Vera Edge 7.31 suddenly luup reloads

Three months ago I started my production unit from scratch. Vera Edge with most recent firmware update 7.31. Excluded and included all my zwave nodes and build up all my automation with Reactor. So I don’t use a single Vera Scene. I have 10 Reactor Sensors. Next to that I only use Switchboard , ALTHue and Housemodes plugins. I have 51 zwave nodes connected.
All run smoothly … till yesterday, Yesterday I had suddenly 10 luup reloads with times inbetween of 40 minutes to two hours. During the night I had no luup reloads. And today (only) 2 till now (I live in Holland, it is now 9 pm).

I looked at the logs yesterday after the 10th luup reload. Here some snippets from the logs:

So at 22:42 there was a luup reload.
What does “dirty data” mean ?
What does "mongoose"mean ?

After the restart I see a “got CAN” message what does that mean ?

I also SSH’ed into my Vera and checked the memory:

So in rootfs there is still 38% = 3.6M available.
But dev/root is 100% full ??

Who can help me:

What is the cause of these luup reloads and how can I solve it ?

Don’t worry about /dev/root—it’s a read-only filesystem, hence it will always show as 100% full. I’d restore a backup from a couple of days before the trouble and see if that helps. There may be a corrupted user.json file.

1 Like

You may also be able (if desired, as I did) to completely replicate all of the HouseModes plug in functions using Reactor. Just a thought to simplify things and clean house even more.
Replacing HouseModes Plug-In with Reactor

1 Like

+1 to this. In my experience, the more you use Reactor to replace other logic in your system, the happier you will be.

1 Like

Have you had any internet connectivity problems? I’ve noticed that instability of the Internet connection causes increased reloads.

2 Likes

I had internet problems a couple of weeks ago and my Vera entered a reboot cycle, with a full reboot every 20 minutes! 3 days after that mess, I wiped the unit, restored a backup and I got 8 days before a new luup reload and no reboots.

This fw is so fragile that sometimes it goes against all the natural rules you’ll expect from an home automation system.

1 Like

Thanks for your replies ! I’m not aware of internet connection problems 2 days ago.
I have restored a backup from 3 days ago. We will see how it goes

I have a strong suspicion that Vera’s “clock discipline” is in large part responsible, and I’ve been experimenting with that path for a few weeks. The latest Reactor even got some additional clock sanity checks because of other discoveries I’ve made in the process.
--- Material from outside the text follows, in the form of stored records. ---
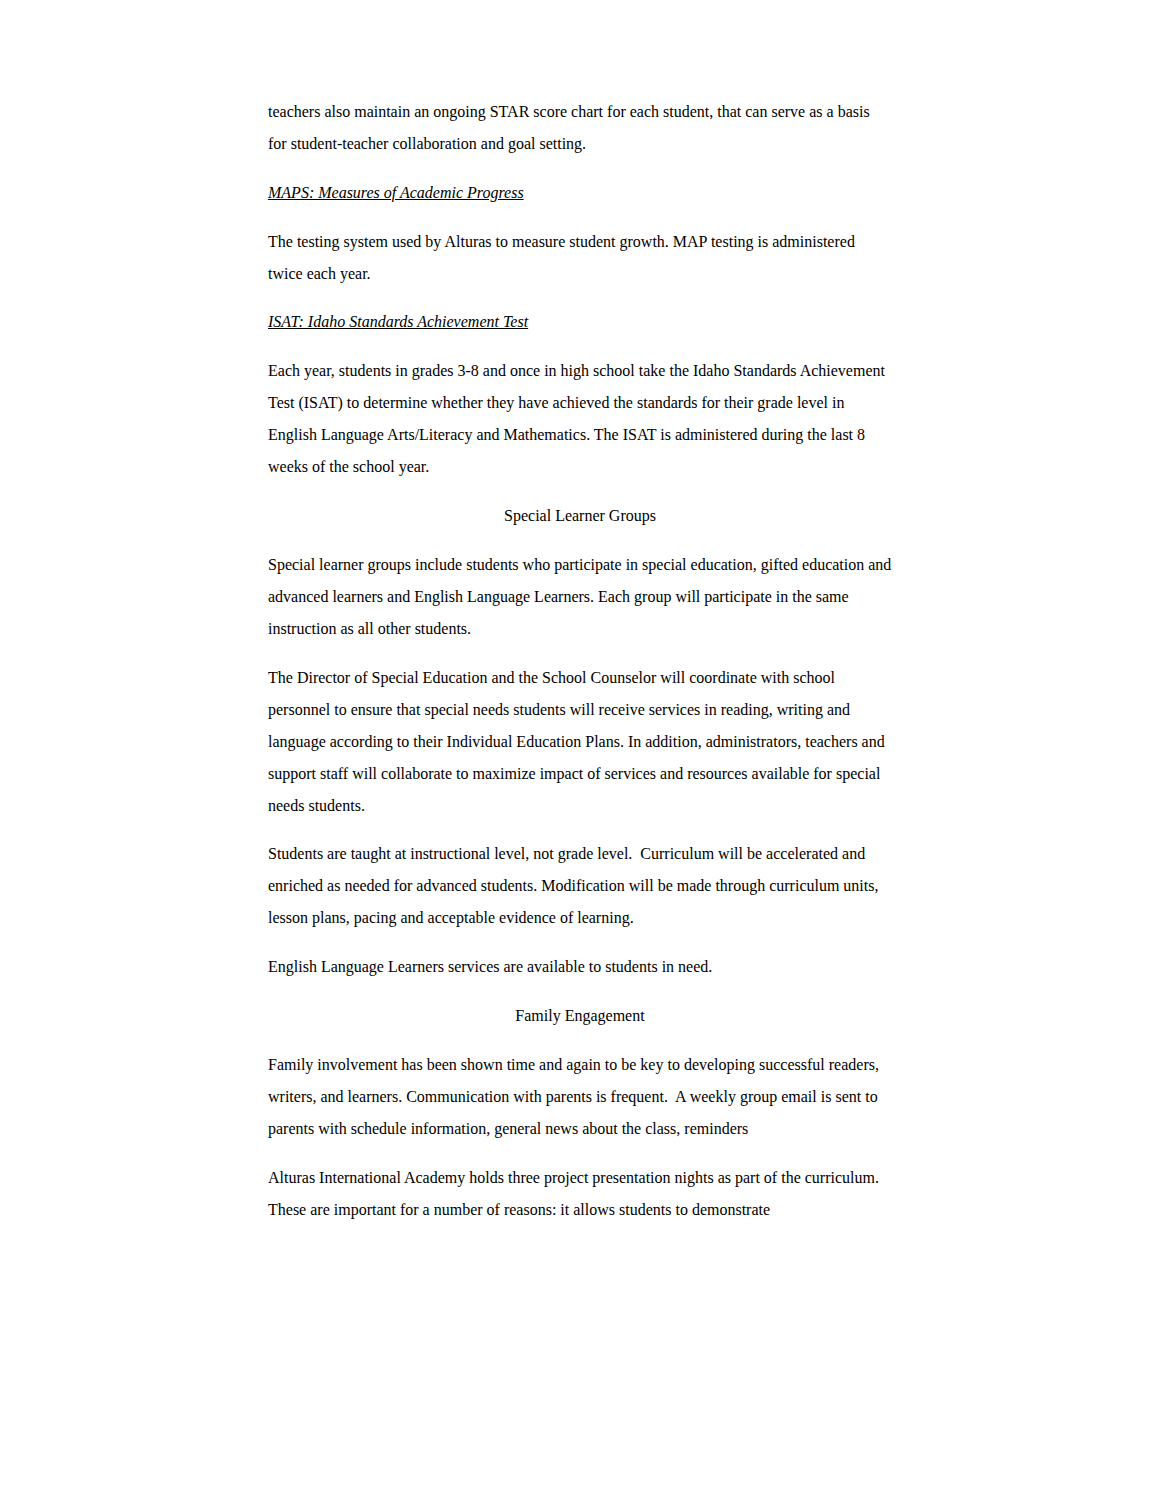teachers also maintain an ongoing STAR score chart for each student, that can serve as a basis for student-teacher collaboration and goal setting.
MAPS: Measures of Academic Progress
The testing system used by Alturas to measure student growth. MAP testing is administered twice each year.
ISAT: Idaho Standards Achievement Test
Each year, students in grades 3-8 and once in high school take the Idaho Standards Achievement Test (ISAT) to determine whether they have achieved the standards for their grade level in English Language Arts/Literacy and Mathematics. The ISAT is administered during the last 8 weeks of the school year.
Special Learner Groups
Special learner groups include students who participate in special education, gifted education and advanced learners and English Language Learners. Each group will participate in the same instruction as all other students.
The Director of Special Education and the School Counselor will coordinate with school personnel to ensure that special needs students will receive services in reading, writing and language according to their Individual Education Plans. In addition, administrators, teachers and support staff will collaborate to maximize impact of services and resources available for special needs students.
Students are taught at instructional level, not grade level. Curriculum will be accelerated and enriched as needed for advanced students. Modification will be made through curriculum units, lesson plans, pacing and acceptable evidence of learning.
English Language Learners services are available to students in need.
Family Engagement
Family involvement has been shown time and again to be key to developing successful readers, writers, and learners. Communication with parents is frequent. A weekly group email is sent to parents with schedule information, general news about the class, reminders
Alturas International Academy holds three project presentation nights as part of the curriculum. These are important for a number of reasons: it allows students to demonstrate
At the moment, I am testing using a local (LAN) time server rather than Vera’s chosen pool of remote servers exclusively. This seems to be bearing some fruit, but I’ll say it’s not entirely conclusive as yet because I’ve been focused on other things and I haven’t done specific, dedicated testing (injecting faults, etc.), I’ve just let it run and see how it goes. But my systems are stable, and my house system in particular seems to have little inclination to reload unless I cause it.

In the specific case that Internet access is down when the system boots up, if the clock cannot be synced to remote servers at that instant, it will be set to a default (fixed, incorrect) time and run until it can. This causes all kinds of problems with any automations that rely on time. But more importantly, when Internet is restored, the unit will sync time—and reload Luup. Consider that the Vera can often boot faster than your “customer premise equipment” can reboot and reconnect to your ISP, so the Vera can often come up before Internet access is up and ready. I have observed that the Edge, especially, has some related issues… the sequence of boot events and the time taken for those events seems to often put it in the position where the start of LuaUPnP precedes the completion of the first setting of the clock.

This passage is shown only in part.